● **Extract provided**
The problem is when too many books _are_ written to deliver a specific message - I even saw an author make a blogpost to clarify their message. Maybe it's the influence of English teachers insisting on a hidden symbolism everywhere like "the curtains are blue because it's a metaphor for X". It's even worse when the message can only be understood if you already read certain philosophy texts as a background. E.g. if you haven't heard of Foucault's 'Discipline and Punish', it's hard to tell why a fantasy world's justice system is also an asylum. And without that background, you'd come to totally different conclusions to what the author really wanted to portray. And it's even harder to get the message in stories with multiple themes, multiple unreliable narrators, in-universe deception, or when Narrative itself is a theme (these examples were all in one book). I still like stories, but if the author has a message I wish they'd also spell it out in an afterword, or at least give a reading list.
Funny..looking at the title I'd've thought that in an era of blog posts wherein so much is reduced to minimum we'd become nigh-solipsistically fixated w/words enough that a new venture into literacy in the interest of understanding poetry (with it's brevities and potentially irregular structures maybe more closely resembling 'raw thought') instead of narrative as with stories.
One thing I feel like you miss that is very important to me is connection. There's a quote I like about how you can think you're alone, and then find out Dostoyevsky felt the same way 150 years ago. I don't write to tell people messages, I write to connect with people. I suppose "I see you, and I am here too" is a message. And that's maybe part of the memetic fitness: I can say the words, but those are hollow words. I have to show you some kind of evidence that I mean it.
1:51 "simplify complicated books and make them easier to read" UGH! I did not know this existed. Don't get me started on that rant! People are becoming idiots! Stuff that we got through in high school is now supposedly "too hard" for adults!
The boy who cried wolf is a weird one to select for, considering the adults did nothing. By the second verse we have proof that the boy was correct and that the adults were to blame for his death. Imagine if you were investigating the murder.
To be frank I disagree a bit with the Starship Troopers example because, as much as I like that movie and the director, I think he missed the mark on the satire due to shoddy worldbuilding which leads a ton more room for interpretation than he intended (and I say this as a fascist-hating leftist). Or, in other words, it's bad as satire (which lots of reviewers at release seemed to note but currently gets lost amid all the ideological combat around that movie). Still, I love this channel and it's a treasure. Especialy the part when he didn't mention the author of the Twitter post because he doesn't want people to dogpile on anybody - I respect that so, so much.

(Element location data)

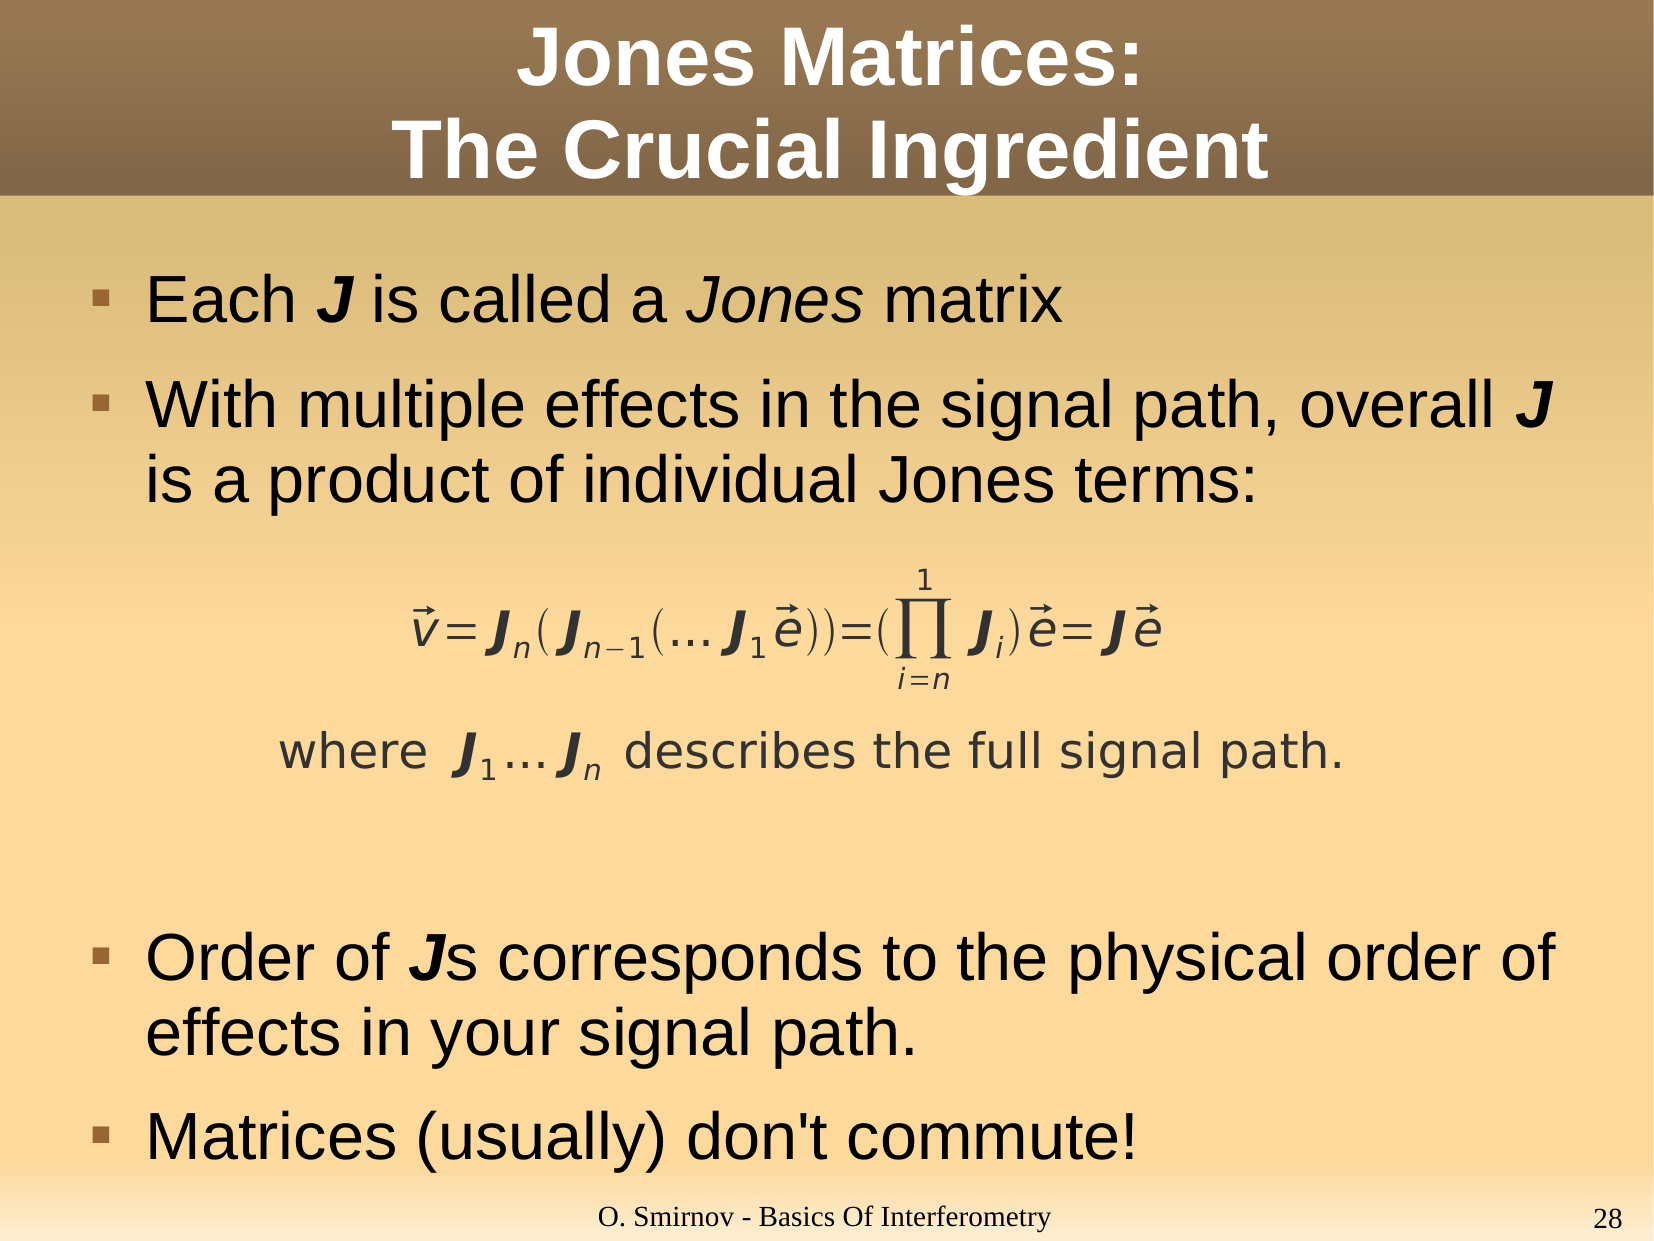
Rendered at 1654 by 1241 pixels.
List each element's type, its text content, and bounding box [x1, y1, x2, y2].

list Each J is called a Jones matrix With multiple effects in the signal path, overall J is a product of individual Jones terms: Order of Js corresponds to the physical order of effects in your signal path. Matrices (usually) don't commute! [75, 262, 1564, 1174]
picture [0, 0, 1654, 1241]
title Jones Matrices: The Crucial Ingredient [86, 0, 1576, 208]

● **Complete the following**
1. Write out the stretch of the comments on stories and their messages from "One thing I" through "that I mean it.".
2. In the records, substitute "enclosing rectangle" for "bounding box" and reproduce them with nothing else changed. Omit the pictures.
The text and the records have no connection to each other.

● **Solution set**
1.
One thing I feel like you miss that is very important to me is connection. There's a quote I like about how you can think you're alone, and then find out Dostoyevsky felt the same way 150 years ago. I don't write to tell people messages, I write to connect with people. I suppose "I see you, and I am here too" is a message. And that's maybe part of the memetic fitness: I can say the words, but those are hollow words. I have to show you some kind of evidence that I mean it.

2.
Rendered at 1654 by 1241 pixels.
List each element's type, its text content, and enclosing rectangle [x1, y1, x2, y2].

list Each J is called a Jones matrix With multiple effects in the signal path, overall J is a product of individual Jones terms: Order of Js corresponds to the physical order of effects in your signal path. Matrices (usually) don't commute! [75, 262, 1564, 1174]
picture [0, 0, 1654, 1241]
title Jones Matrices: The Crucial Ingredient [86, 0, 1576, 208]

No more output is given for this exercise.